*** Block opens ***
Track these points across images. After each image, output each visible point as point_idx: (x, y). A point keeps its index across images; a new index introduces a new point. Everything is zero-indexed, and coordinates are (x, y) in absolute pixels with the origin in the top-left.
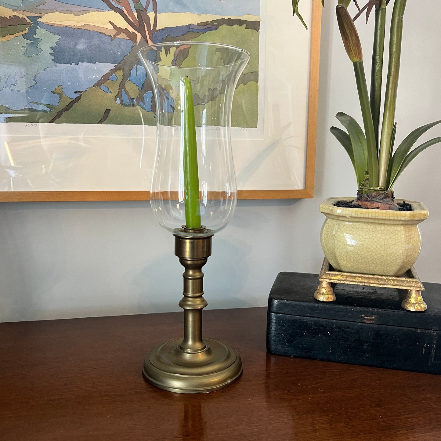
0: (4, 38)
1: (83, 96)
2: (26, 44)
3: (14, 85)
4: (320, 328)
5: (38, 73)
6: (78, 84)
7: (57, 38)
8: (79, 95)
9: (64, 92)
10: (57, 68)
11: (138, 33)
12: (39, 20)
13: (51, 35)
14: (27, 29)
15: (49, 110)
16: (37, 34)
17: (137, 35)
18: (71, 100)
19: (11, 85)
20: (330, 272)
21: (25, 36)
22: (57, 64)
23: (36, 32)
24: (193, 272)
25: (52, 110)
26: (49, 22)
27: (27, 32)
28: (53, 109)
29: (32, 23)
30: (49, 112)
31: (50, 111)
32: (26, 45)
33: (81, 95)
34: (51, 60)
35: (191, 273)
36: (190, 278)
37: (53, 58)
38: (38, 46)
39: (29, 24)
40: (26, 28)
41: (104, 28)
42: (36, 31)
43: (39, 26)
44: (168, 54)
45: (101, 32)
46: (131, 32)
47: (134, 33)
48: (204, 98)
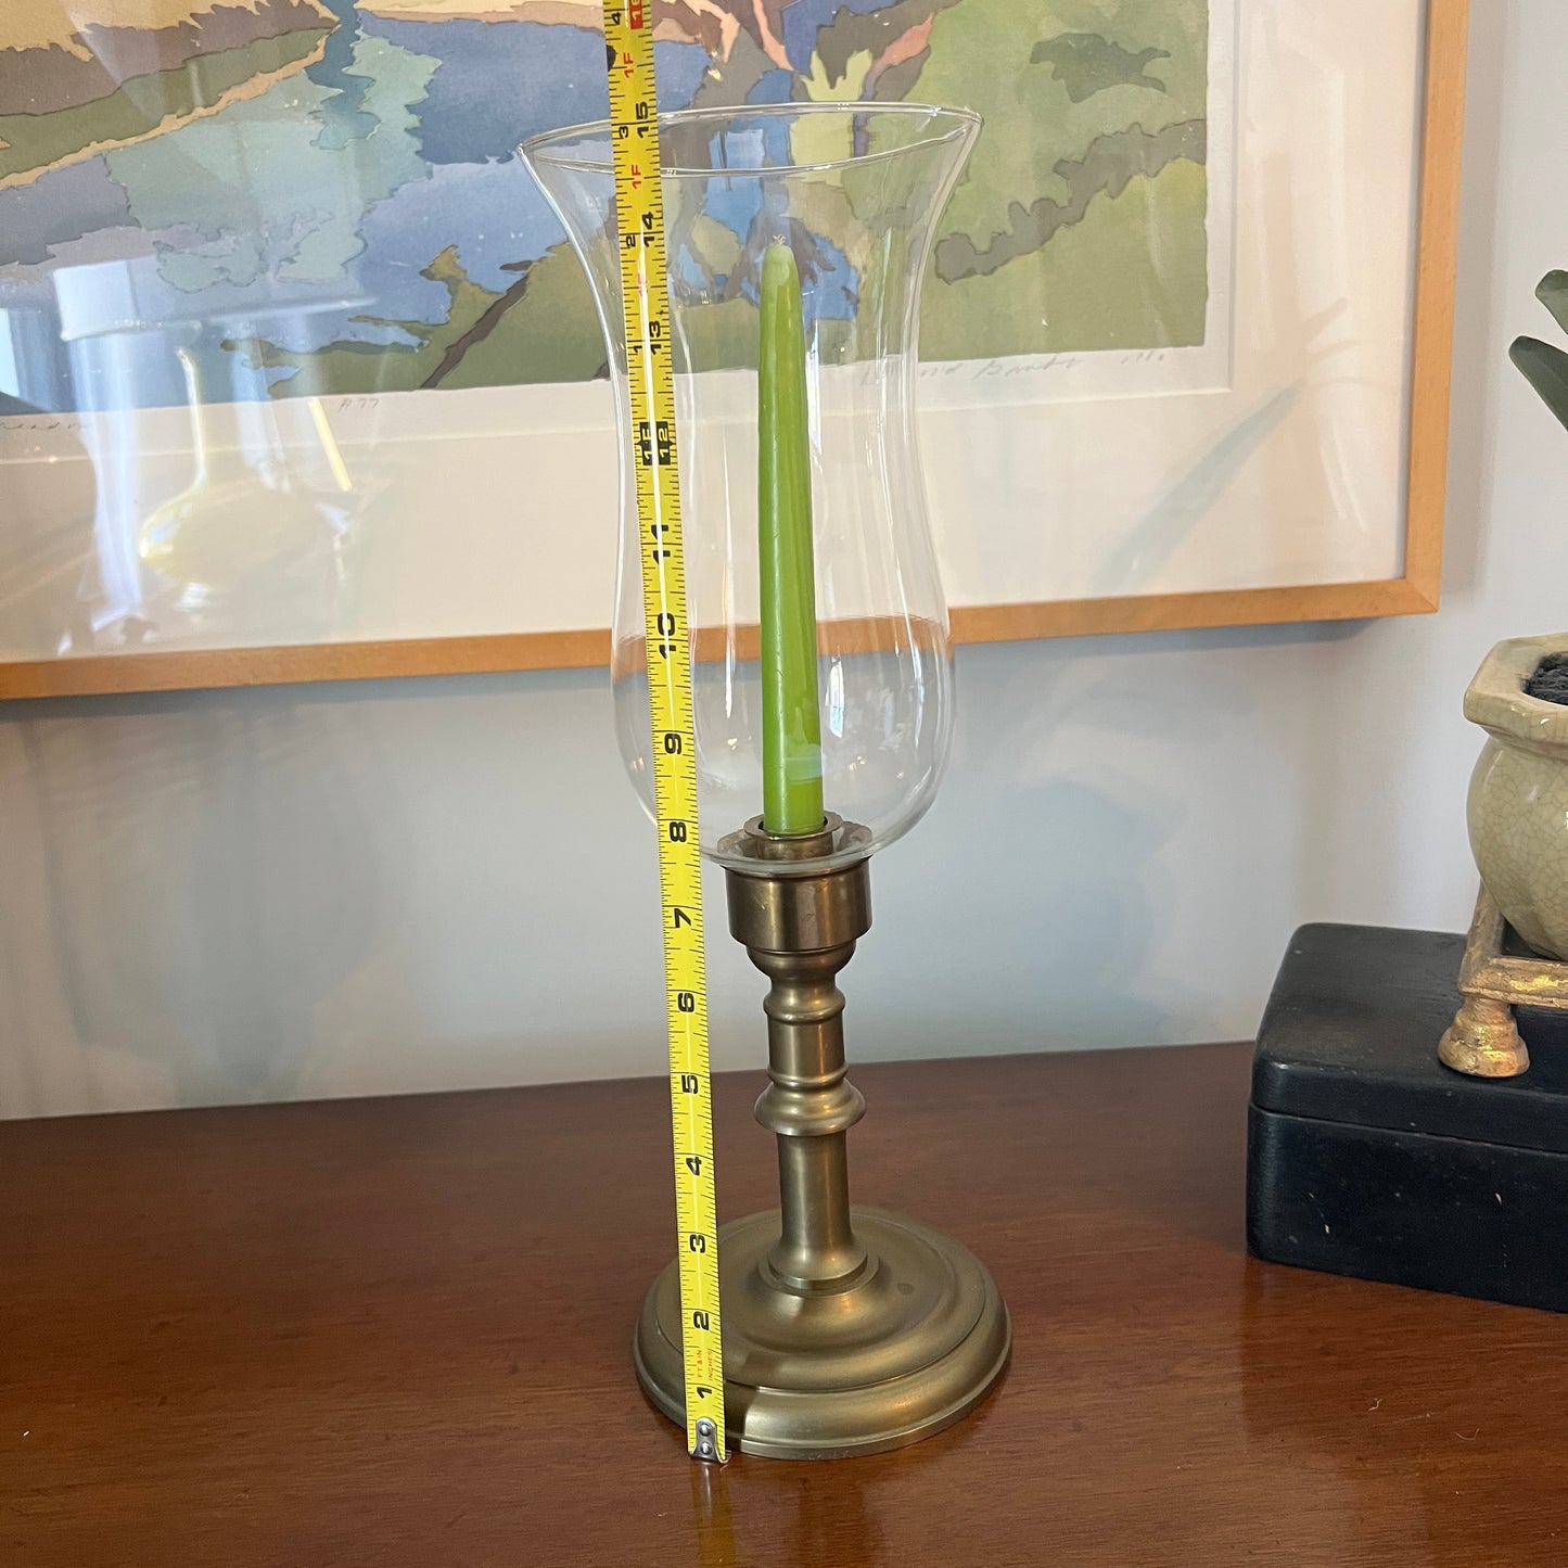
0: (244, 87)
1: (532, 278)
2: (322, 102)
3: (291, 261)
4: (1462, 1178)
5: (370, 206)
6: (513, 236)
7: (429, 64)
8: (517, 276)
9: (465, 271)
10: (437, 181)
11: (727, 12)
12: (362, 3)
13: (408, 58)
14: (321, 43)
15: (413, 340)
16: (357, 60)
17: (720, 20)
18: (491, 300)
19: (283, 263)
20: (1505, 961)
21: (316, 74)
22: (436, 167)
23: (355, 53)
24: (800, 996)
25: (426, 342)
26: (398, 9)
27: (319, 55)
28: (430, 337)
29: (336, 18)
30: (417, 351)
31: (421, 344)
32: (321, 107)
33: (526, 278)
34: (411, 153)
35: (792, 999)
36: (790, 1017)
37: (418, 145)
38: (365, 107)
39: (327, 25)
40: (319, 43)
42: (353, 49)
43: (362, 28)
44: (840, 79)
45: (588, 25)
46: (699, 13)
47: (710, 13)
48: (990, 248)
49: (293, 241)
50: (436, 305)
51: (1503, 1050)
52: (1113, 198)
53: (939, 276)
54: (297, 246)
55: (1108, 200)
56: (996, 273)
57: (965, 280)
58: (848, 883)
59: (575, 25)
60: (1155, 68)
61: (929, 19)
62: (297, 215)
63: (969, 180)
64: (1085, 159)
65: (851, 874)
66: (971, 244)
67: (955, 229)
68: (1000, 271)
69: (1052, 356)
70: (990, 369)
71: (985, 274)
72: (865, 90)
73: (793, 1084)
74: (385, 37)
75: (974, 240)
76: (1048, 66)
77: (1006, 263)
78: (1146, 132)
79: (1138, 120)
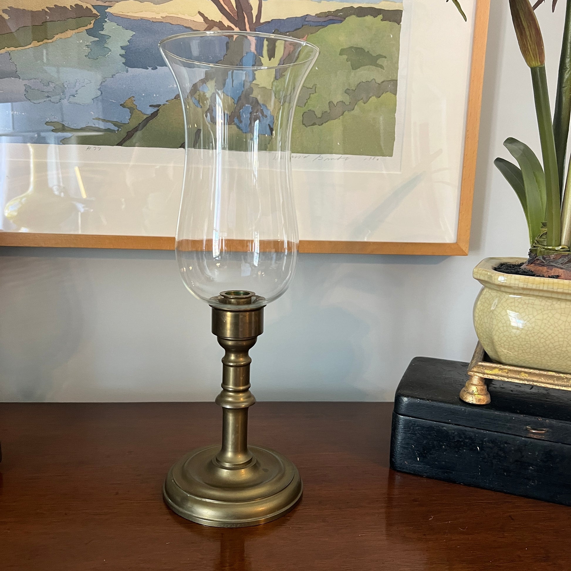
1: (160, 110)
2: (91, 42)
3: (74, 96)
4: (466, 441)
5: (105, 80)
6: (155, 95)
7: (129, 34)
8: (155, 109)
9: (137, 106)
10: (129, 74)
11: (236, 27)
12: (108, 10)
13: (123, 30)
14: (93, 22)
15: (116, 128)
16: (105, 29)
17: (234, 29)
18: (145, 117)
19: (70, 96)
20: (483, 364)
21: (90, 32)
22: (129, 69)
23: (104, 27)
24: (237, 357)
25: (120, 129)
26: (121, 13)
27: (91, 26)
28: (122, 128)
29: (99, 14)
30: (116, 132)
31: (118, 130)
32: (90, 44)
33: (158, 110)
34: (121, 62)
35: (233, 357)
36: (231, 364)
37: (124, 60)
38: (106, 45)
39: (95, 16)
40: (92, 22)
41: (191, 20)
42: (104, 25)
43: (108, 18)
44: (272, 58)
45: (188, 26)
46: (227, 26)
47: (231, 27)
48: (322, 116)
49: (76, 89)
50: (125, 117)
51: (482, 395)
52: (364, 103)
53: (303, 124)
54: (76, 91)
55: (363, 104)
56: (323, 125)
57: (312, 126)
58: (255, 315)
59: (183, 25)
60: (379, 62)
61: (306, 37)
62: (78, 80)
63: (316, 92)
64: (356, 89)
65: (257, 312)
66: (315, 114)
67: (310, 109)
68: (324, 125)
69: (340, 155)
70: (319, 158)
71: (319, 125)
73: (231, 389)
74: (116, 22)
75: (316, 113)
76: (345, 57)
77: (327, 122)
78: (377, 82)
79: (374, 78)
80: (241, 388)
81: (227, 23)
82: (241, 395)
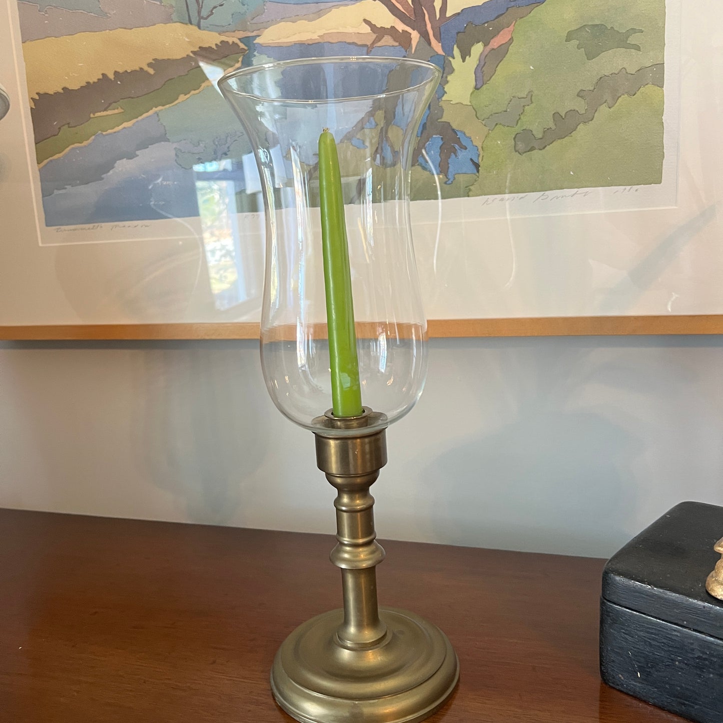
3: (226, 154)
11: (413, 30)
12: (257, 41)
14: (240, 59)
16: (254, 64)
17: (411, 34)
19: (222, 155)
23: (253, 61)
24: (352, 499)
26: (271, 42)
27: (240, 65)
29: (246, 48)
35: (345, 499)
36: (344, 508)
39: (243, 51)
41: (355, 33)
42: (252, 59)
43: (256, 51)
44: (467, 57)
45: (351, 41)
46: (401, 31)
47: (406, 31)
48: (543, 136)
49: (227, 145)
52: (610, 108)
53: (516, 151)
54: (228, 148)
55: (608, 109)
56: (546, 148)
57: (528, 153)
59: (345, 42)
60: (632, 40)
61: (513, 24)
62: (229, 134)
63: (532, 103)
64: (594, 89)
66: (533, 134)
67: (525, 128)
68: (548, 148)
69: (576, 190)
70: (543, 197)
71: (540, 149)
72: (479, 62)
73: (346, 542)
74: (266, 55)
75: (534, 132)
76: (575, 43)
77: (551, 143)
78: (629, 72)
79: (624, 66)
80: (361, 541)
81: (401, 27)
82: (361, 549)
*** Block closes ***
» ACTION ITEM:
Leaving out the pictures, repeat all the entries exactly as they stand.

» WRITTEN ANSWER:
Track these points across images. After each image, output each visible point as point_idx: (x, y). A point keeps its index across images; a new index introduces a new point. Everything is zero-indexed, and coordinates are (x, y) in absolute pixels with the origin in the top-left.
0: (4, 38)
1: (83, 96)
2: (26, 44)
3: (14, 85)
4: (320, 328)
5: (38, 73)
6: (78, 84)
7: (57, 38)
8: (79, 95)
9: (64, 92)
10: (57, 68)
11: (138, 33)
12: (39, 20)
13: (51, 35)
14: (27, 29)
15: (49, 110)
16: (37, 34)
17: (137, 35)
18: (71, 100)
19: (11, 85)
20: (330, 272)
21: (25, 36)
22: (57, 64)
23: (36, 32)
24: (193, 272)
25: (52, 110)
26: (49, 22)
27: (27, 32)
28: (53, 109)
29: (32, 23)
30: (49, 112)
31: (50, 111)
32: (26, 45)
33: (81, 95)
34: (51, 60)
35: (191, 273)
36: (190, 278)
37: (53, 58)
38: (38, 46)
39: (29, 24)
40: (26, 28)
41: (104, 28)
42: (36, 31)
43: (39, 26)
44: (168, 54)
45: (101, 32)
46: (131, 32)
47: (134, 33)
48: (204, 98)
0: (244, 87)
1: (532, 278)
2: (322, 102)
3: (291, 261)
4: (1462, 1178)
5: (370, 206)
6: (513, 236)
7: (429, 64)
8: (517, 276)
9: (465, 271)
10: (437, 181)
11: (727, 12)
12: (362, 3)
13: (408, 58)
14: (321, 43)
15: (413, 340)
16: (357, 60)
17: (720, 20)
18: (491, 300)
19: (283, 263)
20: (1505, 961)
21: (316, 74)
22: (436, 167)
23: (355, 53)
24: (800, 996)
25: (426, 342)
26: (398, 9)
27: (319, 55)
28: (430, 337)
29: (336, 18)
30: (417, 351)
31: (421, 344)
32: (321, 107)
33: (526, 278)
34: (411, 153)
35: (792, 999)
36: (790, 1017)
37: (418, 145)
38: (365, 107)
39: (327, 25)
40: (319, 43)
42: (353, 49)
43: (362, 28)
44: (840, 79)
45: (588, 25)
46: (699, 13)
47: (710, 13)
48: (990, 248)
49: (293, 241)
50: (436, 305)
51: (1503, 1050)
52: (1113, 198)
53: (939, 276)
54: (297, 246)
55: (1108, 200)
56: (996, 273)
57: (965, 280)
58: (848, 883)
59: (575, 25)
60: (1155, 68)
61: (929, 19)
62: (297, 215)
63: (969, 180)
64: (1085, 159)
65: (851, 874)
66: (971, 244)
67: (955, 229)
68: (1000, 271)
69: (1052, 356)
70: (990, 369)
71: (985, 274)
72: (865, 90)
73: (793, 1084)
74: (385, 37)
75: (974, 240)
76: (1048, 66)
77: (1006, 263)
78: (1146, 132)
79: (1138, 120)
1: (160, 110)
2: (91, 42)
3: (74, 96)
4: (466, 441)
5: (105, 80)
6: (155, 95)
7: (129, 34)
8: (155, 109)
9: (137, 106)
10: (129, 74)
11: (236, 27)
12: (108, 10)
13: (123, 30)
14: (93, 22)
15: (116, 128)
16: (105, 29)
17: (234, 29)
18: (145, 117)
19: (70, 96)
20: (483, 364)
21: (90, 32)
22: (129, 69)
23: (104, 27)
24: (237, 357)
25: (120, 129)
26: (121, 13)
27: (91, 26)
28: (122, 128)
29: (99, 14)
30: (116, 132)
31: (118, 130)
32: (90, 44)
33: (158, 110)
34: (121, 62)
35: (233, 357)
36: (231, 364)
37: (124, 60)
38: (106, 45)
39: (95, 16)
40: (92, 22)
41: (191, 20)
42: (104, 25)
43: (108, 18)
44: (272, 58)
45: (188, 26)
46: (227, 26)
47: (231, 27)
48: (322, 116)
49: (76, 89)
50: (125, 117)
51: (482, 395)
52: (364, 103)
53: (303, 124)
54: (76, 91)
55: (363, 104)
56: (323, 125)
57: (312, 126)
58: (255, 315)
59: (183, 25)
60: (379, 62)
61: (306, 37)
62: (78, 80)
63: (316, 92)
64: (356, 89)
65: (257, 312)
66: (315, 114)
67: (310, 109)
68: (324, 125)
69: (340, 155)
70: (319, 158)
71: (319, 125)
73: (231, 389)
74: (116, 22)
75: (316, 113)
76: (345, 57)
77: (327, 122)
78: (377, 82)
79: (374, 78)
80: (241, 388)
81: (227, 23)
82: (241, 395)
3: (226, 154)
11: (413, 30)
12: (257, 41)
14: (240, 59)
16: (254, 64)
17: (411, 34)
19: (222, 155)
23: (253, 61)
24: (352, 499)
26: (271, 42)
27: (240, 65)
29: (246, 48)
35: (345, 499)
36: (344, 508)
39: (243, 51)
41: (355, 33)
42: (252, 59)
43: (256, 51)
44: (467, 57)
45: (351, 41)
46: (401, 31)
47: (406, 31)
48: (543, 136)
49: (227, 145)
52: (610, 108)
53: (516, 151)
54: (228, 148)
55: (608, 109)
56: (546, 148)
57: (528, 153)
59: (345, 42)
60: (632, 40)
61: (513, 24)
62: (229, 134)
63: (532, 103)
64: (594, 89)
66: (533, 134)
67: (525, 128)
68: (548, 148)
69: (576, 190)
70: (543, 197)
71: (540, 149)
72: (479, 62)
73: (346, 542)
74: (266, 55)
75: (534, 132)
76: (575, 43)
77: (551, 143)
78: (629, 72)
79: (624, 66)
80: (361, 541)
81: (401, 27)
82: (361, 549)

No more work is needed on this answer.